Abstract
Background
The anticonvulsant carbamazepine is approved by the FDA for treatment of acute mania. It is available in 2 formulations: immediate-release (IR) and extended-release carbamazepine capsules (ERCC). The relative efficacy of these formulations in acutely ill bipolar patients has not been previously investigated.
Methods
This study is a subanalysis of a 3-month, blinded, equal, random-assignment comparison of adverse effect load of an IR carbamazepine formulation (Tegretol) and ERCC (Equetro) in type I or type II bipolar patients already receiving carbamazepine or clinically determined to benefit from carbamazepine treatment. Dosages were titrated to patients’ clinical needs. Subjects who scored >15 on the Montgomery Asberg Depression Rating Scale (MADRS) or >14 on the Young Mania Rating Scale (YMRS) were included in this analysis.
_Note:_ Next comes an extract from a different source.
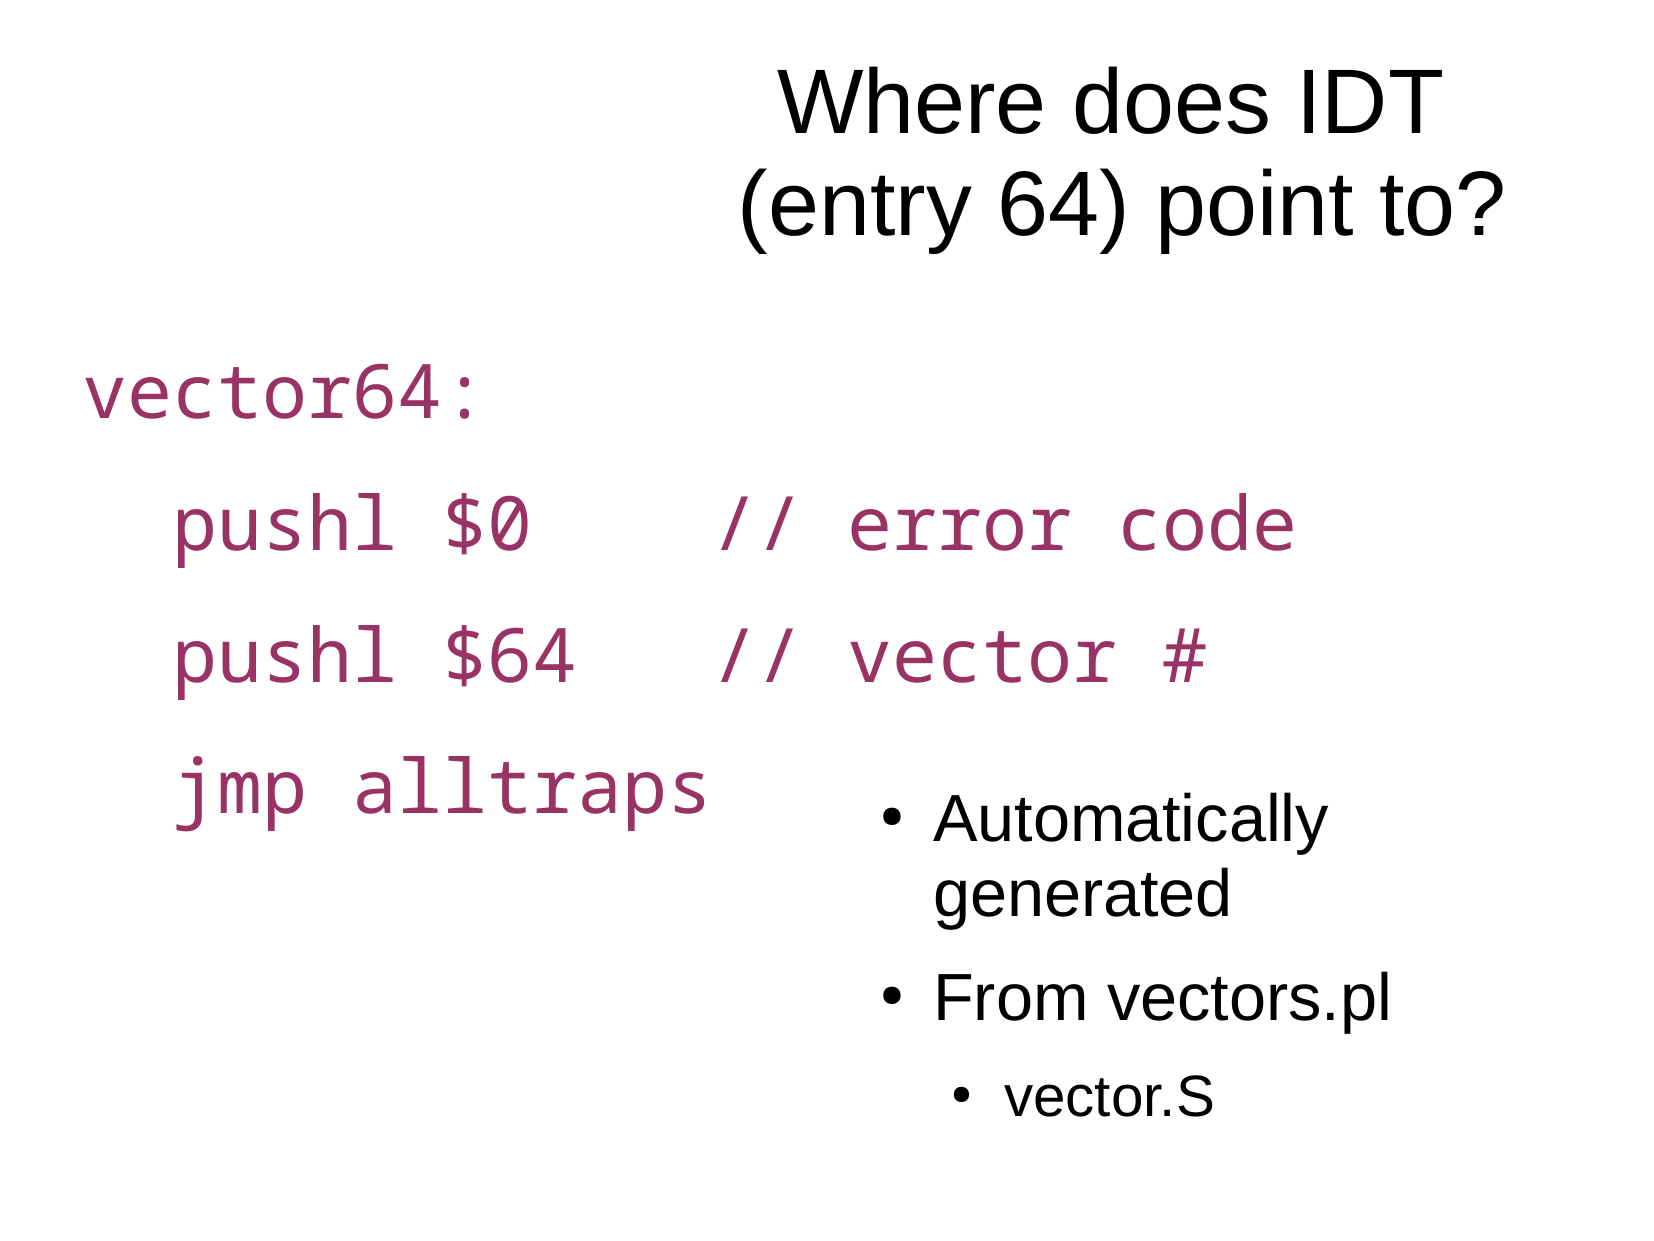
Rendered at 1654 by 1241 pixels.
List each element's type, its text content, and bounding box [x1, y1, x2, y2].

title Where does IDT (entry 64) point to? [675, 49, 1571, 257]
list vector64: pushl $0 // error code pushl $64 // vector # jmp alltraps [82, 75, 1571, 1163]
list Automatically generated From vectors.pl vector.S [862, 780, 1589, 1201]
The primary outcome measures were the relative mood scores at the end of the study.
Results
At the end of 3 months of treatment, all patients improved compared with their baseline, but there was no difference in mood ratings in subjects with an initial MADRS >15 (ERCC, 18.2 ± SD 11.9, vs IR, 12.0 ± 4.5; P = .3) or YMRS >15 (ERCC, 6.5 ± 6.4, vs IR, 4.7 ± 3.1; P = .7). When compared with their baseline, patients receiving IR improved earlier than patients receiving ERCC. There were no differences in overall adverse events in patients receiving IR or ERCC (23.1 ± 13.42 vs 22.3 ± 13.40; P = .9).
Conclusions
Carbamazepine is effective in treating symptoms of both mania and depression, and there are no significant differences in the relative efficacy of the IR or ERCC formulations.